'Lebensbande' - Seiten 001 - 070

  • Sich im Kontext der jeweiligen Zeit sich einzuordnen ist definitiv nicht leicht. Emanzipierte Frauen als Vorbilder gab es vielleicht, aber offensichtlich nicht wirklich für Lene. Aus heutiger Sicht will man Lene gerne schütteln, aber für sie war das Patriarchat ganz normales Leben. Franz ist für mich ein widerlicher Schmierfink, aber immerhin kümmert er sich um die Kinder, wenn auch sehr widerwillig. Ich glaube Franz streitet es rundheraus ab, dass Leo von ihm ist, sondern ist felsenfest überzeugt, dass er für die beiden gesunden Kinder der Vater ist und Leo halt nicht.


    Joop scheint gefühlt seiner Zeit voraus zu sein und hat noch gesunde Ansichten, die ihm aber zum Verhängnis werden und ihn ins Gefängnis bringen. Mich wundert, dass Joop nicht dringlicher warnt, aber vielleicht schwappten die Informationen langsamer in die Niederlande.

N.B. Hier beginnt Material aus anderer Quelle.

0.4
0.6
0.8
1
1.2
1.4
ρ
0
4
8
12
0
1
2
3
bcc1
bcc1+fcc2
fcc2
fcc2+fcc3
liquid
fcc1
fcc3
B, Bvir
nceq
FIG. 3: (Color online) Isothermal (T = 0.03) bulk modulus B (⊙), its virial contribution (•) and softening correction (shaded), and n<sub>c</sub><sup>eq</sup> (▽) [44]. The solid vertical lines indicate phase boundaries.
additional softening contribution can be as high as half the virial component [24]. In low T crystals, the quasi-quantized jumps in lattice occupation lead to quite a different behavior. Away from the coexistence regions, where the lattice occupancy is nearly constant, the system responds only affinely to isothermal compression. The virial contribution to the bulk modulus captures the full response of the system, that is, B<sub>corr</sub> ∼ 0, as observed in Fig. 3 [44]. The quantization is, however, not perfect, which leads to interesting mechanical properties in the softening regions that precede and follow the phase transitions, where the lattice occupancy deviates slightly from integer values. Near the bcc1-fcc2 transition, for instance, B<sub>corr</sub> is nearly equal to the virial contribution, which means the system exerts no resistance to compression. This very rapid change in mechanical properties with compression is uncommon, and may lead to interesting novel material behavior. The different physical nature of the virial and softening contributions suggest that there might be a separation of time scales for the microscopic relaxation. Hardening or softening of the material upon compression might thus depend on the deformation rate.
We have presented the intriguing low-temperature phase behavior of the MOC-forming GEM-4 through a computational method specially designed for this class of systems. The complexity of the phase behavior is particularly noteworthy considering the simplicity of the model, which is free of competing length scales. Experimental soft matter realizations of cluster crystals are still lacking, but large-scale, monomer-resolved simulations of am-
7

    :lesend: Wer die Nachtigall stört… (Harper Lee) 160 / 459 Seiten

    :lesend: Das Kind in dir muss Heimat finden (Stefanie Stahl) 76 / 248 Seiten

  • Ich denke, dass es mit Joop nichts wurde, liegt auch an den Umständen. Wie bereits erwähnt, die Niederlande sind „weit weg“ und außer Briefen gibt es kaum Möglichkeiten zur Kommunikation.


    Und man darf auch nicht vergessen, dass die beiden noch jung waren und jegliche Lebenserfahrung fehlte. Dass die Eltern ihn kategorisch ablehnten, machte das Ganze auch nicht besser.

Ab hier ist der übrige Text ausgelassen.